Abstract

The genotypic diversity of insoluble macromolecules degraded myxobacteria, provided an opportunity to discover new bacterial resources and find new ecological functions. In this study, we developed a semi-nested-PCR-denaturing gradient gel electrophoresis (DGGE) strategy to determine the presence and genotypic diversity of myxobacteria in soil. After two rounds of PCR with myxobacteria-specific primers, an 194 bp fragment of mglA, a key gene involved in gliding motility, suitable for DGGE was obtained. A large number of bands were observed in DGGE patterns, indicating diverse myxobacteria inhabiting in soils. Furthermore, sequencing and BLAST revealed that most of the bands belonged to the myxobacteria-group, and only three of the twenty-eight bands belonged to other group, i.e., Deinococcus maricopensis. The results verified that myxobacterial strains with discrepant sequence compositions of gene mglA could be discriminated by DGGE with myxobacteria-specific primers. Collectively, the developed semi-nested-PCR-DGGE strategy is a useful tool for studying the diversity of myxobacteria.

Highlights

  • Myxobacteria are Gram-negative bacteria that are capable of multicellular, social behaviour [1,2]
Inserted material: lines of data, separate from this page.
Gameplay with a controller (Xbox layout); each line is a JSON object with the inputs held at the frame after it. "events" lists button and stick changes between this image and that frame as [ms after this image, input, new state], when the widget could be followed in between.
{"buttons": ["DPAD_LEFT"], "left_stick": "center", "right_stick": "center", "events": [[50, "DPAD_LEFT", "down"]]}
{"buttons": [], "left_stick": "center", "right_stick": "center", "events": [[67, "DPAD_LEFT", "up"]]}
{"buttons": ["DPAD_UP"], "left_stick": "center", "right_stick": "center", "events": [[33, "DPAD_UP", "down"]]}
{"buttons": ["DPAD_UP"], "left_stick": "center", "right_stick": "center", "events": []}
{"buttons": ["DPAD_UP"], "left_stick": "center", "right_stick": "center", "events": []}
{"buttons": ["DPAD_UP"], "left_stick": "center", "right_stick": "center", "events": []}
  • Primer specificity A comparison of thirteen mglA gene sequences representing all identified myxobacteria from GenBank were aligned using Clustal W program version 1.8 [16], and results suggested that three regions were potentially taxon-specific for myxobacteria

  • Except for the quality of genomic DNA (Fig. 1A), no amplification was observed for seventeen non-myxobacterial strains (Table 1) using the same set of primers (Fig. 1B and 1C)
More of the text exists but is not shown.